This is a strange argument to me, because the single most critical aspect of a bubble sort is the locality.
Bubble sort only ever compares adjacent elements. It only ever swaps adjacent elements. This is what makes bubble sort optimal (within constant factors) for an external sort on a tape drive. This is why anything else isn't a bubble sort.
Here's an algorithm (in Python) that is exactly equivalent to the one in the paper:
def pseudobubble(lst):
n = len(lst) # give a name to the list length
for i in range(n-1, 0, -1): # i will range from n-1 down to 1 inclusive
if lst[i] > lst[i-1]:
swap(lst, i, i-1) # high values bubble down
for i in range(1, n): # 1 to n-1 inclusive
for j in range(i, 0, -1): # i down to 1 inclusive
if lst[j] < lst[j-1]:
swap(lst, j, j-1) # low values bubble down
The first pass of this algorithm (bubbling high values down, one time only) may do different things than the first pass of the paper's algorithm, but that's not relevant.
All comparisons and swaps in the code you quoted are made between adjacent elements.

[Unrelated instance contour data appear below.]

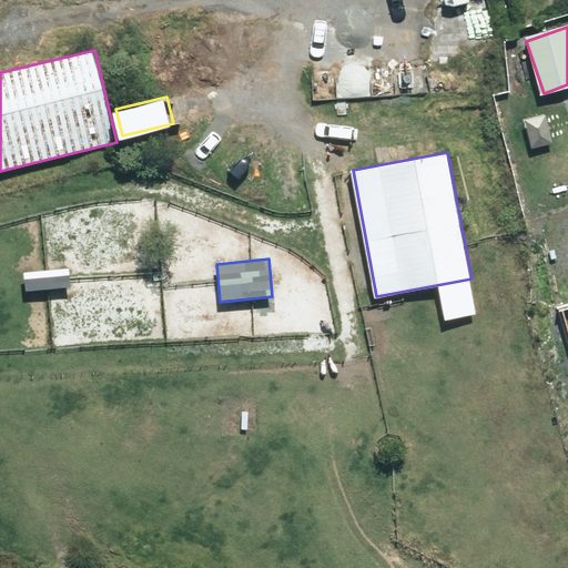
[(70,269),(23,272),(26,293),(71,288),(70,269)]
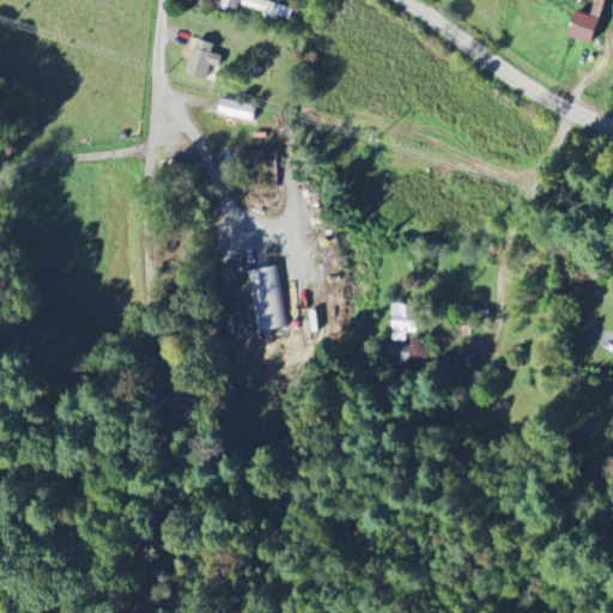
[(293,8),(262,0),(243,0),(242,5),(290,18),(293,8)]
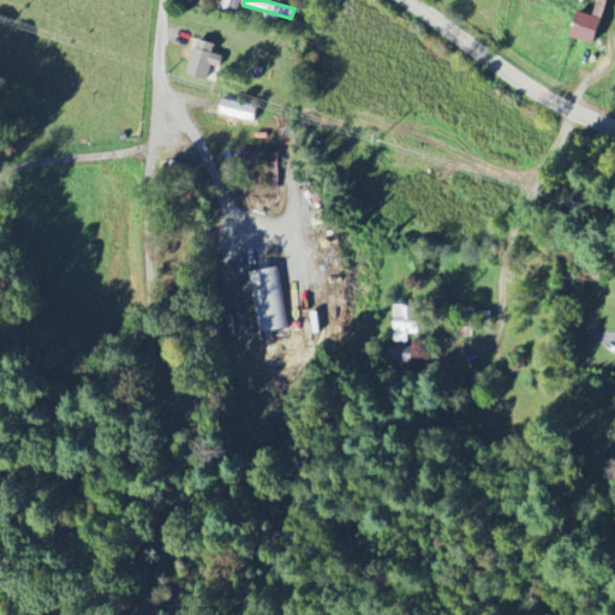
[(608,0),(598,0),(593,16),(579,12),(572,37),(595,45),(608,0)]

It's local in a way that behaves very nicely for an external sort on a tape drive.
The code in the paper compares and swaps non-adjacent elements nearly every time. It is absolutely horrible for an external sort on a tape drive. It's just not a bubble sort, nor is it sort of like one in any key behavioral detail.
Bubble sort only ever compares adjacent elements. It only ever swaps adjacent elements. This is what makes bubble sort optimal (within constant factors) for an external sort on a tape drive. This is why anything else isn't a bubble sort.